Birmingham Town Hall

Chris Upton examines the charming story of Messrs Till and Sons – a trueVictorian ‘rock band’.

In the later years of the 19th Century the Birmingham Musical Association used to stage popular concerts on Saturday nights in the Town Hall. The repertoire was designed to sit alongside the more highbrow offerings of the Triennial Festivals.
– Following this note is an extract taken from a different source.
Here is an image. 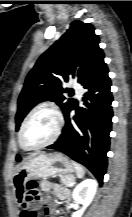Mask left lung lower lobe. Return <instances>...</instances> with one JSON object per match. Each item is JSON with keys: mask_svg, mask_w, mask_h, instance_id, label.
Instances as JSON below:
<instances>
[{"mask_svg": "<svg viewBox=\"0 0 132 217\" xmlns=\"http://www.w3.org/2000/svg\"><path fill=\"white\" fill-rule=\"evenodd\" d=\"M82 86L87 89L83 97L85 107L77 108L73 104L64 114L66 124L61 136L47 148L59 150L83 164L102 184L113 117V97L107 65L103 62ZM75 108L76 115L70 118L69 113Z\"/></svg>", "mask_w": 132, "mask_h": 217, "instance_id": "0a47b994", "label": "left lung lower lobe"}]
</instances>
The standard diet of such occasions was the popular song – but by no means the kind of down-market stuff on offer at the music halls – interspersed with a little light orchestral.
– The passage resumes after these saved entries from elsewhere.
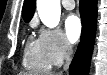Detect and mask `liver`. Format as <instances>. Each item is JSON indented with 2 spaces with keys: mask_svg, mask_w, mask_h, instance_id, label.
Returning a JSON list of instances; mask_svg holds the SVG:
<instances>
[{
  "mask_svg": "<svg viewBox=\"0 0 107 75\" xmlns=\"http://www.w3.org/2000/svg\"><path fill=\"white\" fill-rule=\"evenodd\" d=\"M19 75H33V74L28 73V72H22V73H20ZM46 75H59V74H51V73H48V74H46Z\"/></svg>",
  "mask_w": 107,
  "mask_h": 75,
  "instance_id": "liver-1",
  "label": "liver"
}]
</instances>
I have in front of me the programme from one such Saturday night in February 1882. Cherry Ripe is there, and Queen of the Night, and a curious ditty called Nickar the Soulless:

“Where by the marshes boometh the bittern,

Nickar the soulless sits with his ghittern...”

Bear in mind the date for this – it’s 1882. According to the programme, the headline act for that particular February night was The Celebrated Rock Band, Messrs Till and Sons.
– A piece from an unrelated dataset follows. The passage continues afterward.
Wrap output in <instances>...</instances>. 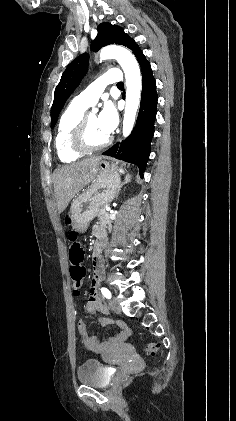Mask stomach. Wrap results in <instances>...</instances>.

The 19th century has never ceased to amaze me. There I was, imagining that rock bands emerged in the late 1960s, and I discover that Victorian lead guitarists were laying down riffs 80 years earlier. “Good evening, Birmingham!” the lead singer intones, and blasts into a heavy metal version of Come into the Garden, Maud. The hall erupts; the kids go wild.

Sadly this is not the case. The rock band was indeed invented in the 1880s, but with a crucial difference. Messrs Till and Sons were a rock band because they played rocks. Imagine a line of pieces of stone, arranged like a xylophone. Behind it stand two young men and two young women, each with a pair of sticks. That was Messrs Till and Sons (and Daughters).

It was back in the 18th century that an amateur geologist by the name of Robert Crosthwaite discovered that the Palaeozoic rocks of Cumbria – and particularly those around Skiddaw – had interesting acoustic properties. (Actually this is likely to have been known by Stone Age Man too, but I don’t have their names and addresses.) If it helps – it didn’t help me – the most musical rocks are Gneiss and Hornblende Schist.

Different kinds of stone, he found, had a different pitch. For an age that loved musical glasses, it was not a million miles to travel to come up with rock music. With a judicious choice of stone Crosthwaite could produce about an octave and a half. What began as an amusing novelty for a geologist became, in the hands of the Till family, a musical career. Their career was on the rocks from the very beginning.